What the task requires: All the lines below need retyping exactly, apart from the images.

(Stored items)
----

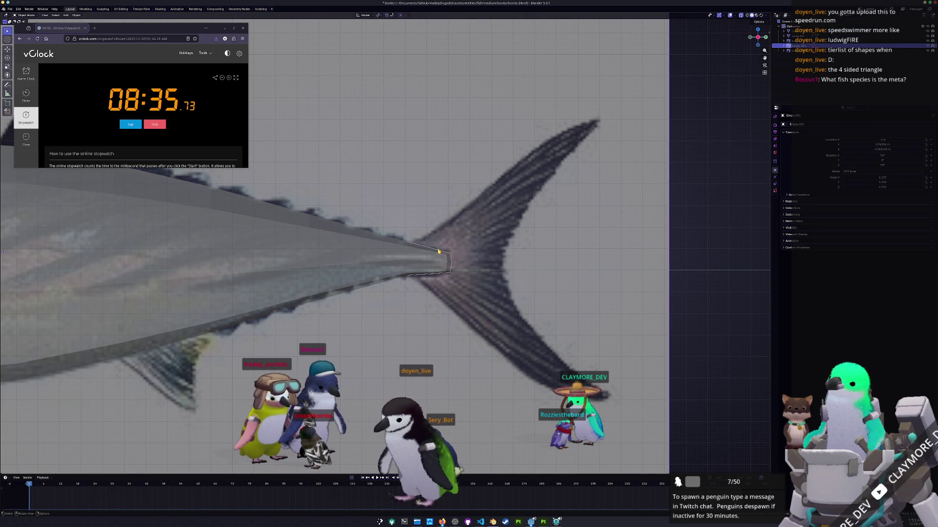
click(438, 251)
key(Tab)
key(Tab)
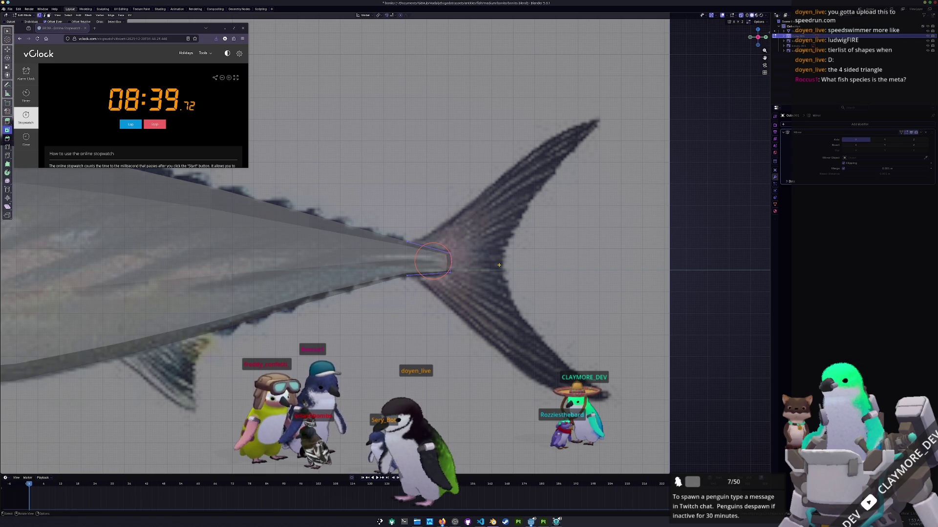
Extrude and scale down new faces from the tail tip, then reposition their vertices over the reference
key(e)
key(Escape)
key(Escape)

----

Answer to this task:
click(438, 251)
key(Tab)
key(Tab)
Extrude and scale down new faces from the tail tip, then reposition their vertices over the reference
key(e)
key(Escape)
key(Escape)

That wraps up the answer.